The amount of context switching is pretty remarkable. In any given day I might have to switch between fully professional mode, with colleagues who I want to present with a squeaky-clean corporate-friendly version of myself, and a more relaxed but still guarded version of myself which allows a little bit of my personality to show, but hopefully keeps my bad not-safe-for-work (NSFW) stuff hidden. I might be chatting to somebody who I've known for a long time online who's in a different timezone - ahead or behind - and they'll know an incredible amount of personal stuff about me and we'll be talking very frankly and honestly about everything and everything... then I'll be talking to a girl who I've just started chatting to who doesn't know me at all... then I'll be chatting to work colleagues who I spend 40 hours a week in close proximity with and they think they know me but they don't [and I don't want them to know everything]. Then, there's the image I present and the interactions I have via my blog and social media. and all the people who I have frequent and infrequent contact with, and the different ways I know people. Facebook is a particularly weird melting pot, where former work colleagues mingle with people who I know through kitesurfing, my startup days, the time I was homeless and living in parks and hostels, people who I've just randomly friend requested when I was mentally unwell. Facebook is kinda the worst, because I never know which guise I should be in, so I'm probably too honest and I'm tarnishing my own reputation and good standing that I once had with friends.

My brain has to switch between survival mode - where I've been worried about money, housing, addiction, alcoholism, transport, sex, isolation, suicidal thoughts, self harm, depression, anxiety and odds that have been very much stacked against me - and professional mode - where I'm expected to perform at a very high standard and navigate extremely complicated large organisations and know all the ins and outs of massive and complex software systems and the infrastructure they're deployed on, plus all the many teams and the zillions of people and the processes and procedures - and my digital identity which I'm cultivating - which needs me to compose a blog post every day and stay on top of any replies, messages and emails, and generally keep in touch with an ever-growing list of friends who I've never met in person, but who've been amazingly kind and supportive during rough times - and Mr. Eligible Bachelor mode, which requires me to present myself in the correct sequence, so that I can be understood without at the same time being overwhelming and off-putting.

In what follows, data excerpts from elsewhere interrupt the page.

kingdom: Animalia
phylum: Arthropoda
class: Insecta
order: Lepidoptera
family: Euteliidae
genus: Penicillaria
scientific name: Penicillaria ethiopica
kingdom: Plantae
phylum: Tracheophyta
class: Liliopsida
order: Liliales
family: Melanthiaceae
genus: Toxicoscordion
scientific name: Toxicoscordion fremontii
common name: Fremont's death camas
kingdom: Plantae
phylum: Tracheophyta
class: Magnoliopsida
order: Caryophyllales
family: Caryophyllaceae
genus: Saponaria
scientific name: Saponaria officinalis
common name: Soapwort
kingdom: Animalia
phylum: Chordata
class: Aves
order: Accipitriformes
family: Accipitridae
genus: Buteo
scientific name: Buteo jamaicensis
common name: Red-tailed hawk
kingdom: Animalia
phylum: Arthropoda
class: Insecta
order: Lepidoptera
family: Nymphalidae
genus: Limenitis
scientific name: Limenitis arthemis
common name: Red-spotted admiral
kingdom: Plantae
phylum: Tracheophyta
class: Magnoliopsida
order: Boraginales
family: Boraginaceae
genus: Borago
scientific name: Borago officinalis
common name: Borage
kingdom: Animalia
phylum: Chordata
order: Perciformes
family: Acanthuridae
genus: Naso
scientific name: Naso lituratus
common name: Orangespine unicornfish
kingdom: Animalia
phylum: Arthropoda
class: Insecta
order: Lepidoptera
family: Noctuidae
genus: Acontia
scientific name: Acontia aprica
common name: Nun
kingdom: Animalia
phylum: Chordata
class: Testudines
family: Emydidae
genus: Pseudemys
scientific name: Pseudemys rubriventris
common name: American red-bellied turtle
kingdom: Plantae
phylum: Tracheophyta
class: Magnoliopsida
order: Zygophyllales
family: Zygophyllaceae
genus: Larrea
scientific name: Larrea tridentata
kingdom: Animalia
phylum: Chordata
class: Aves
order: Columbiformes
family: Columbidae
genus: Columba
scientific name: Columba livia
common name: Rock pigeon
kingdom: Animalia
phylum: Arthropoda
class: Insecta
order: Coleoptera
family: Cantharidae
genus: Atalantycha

To some extent my life looks quite simple. I have a job and not much else - I don't socialise and I'm not in a relationship. To the casual observer, all I do is move between my home, the office and a hotel, and I'm always in front of my laptop, tapping away at the keys quite furiously.

I suppose my life is quite simple, if we imagine that my fixation is the screen and the keyboard, but the screen time is a red herring - it's a window to an unimaginably gigantic and complex world of thousands of interactions with people all around the globe.

The context-switching is pretty hard though. I've struggled to stay on top of everything during the last couple of days.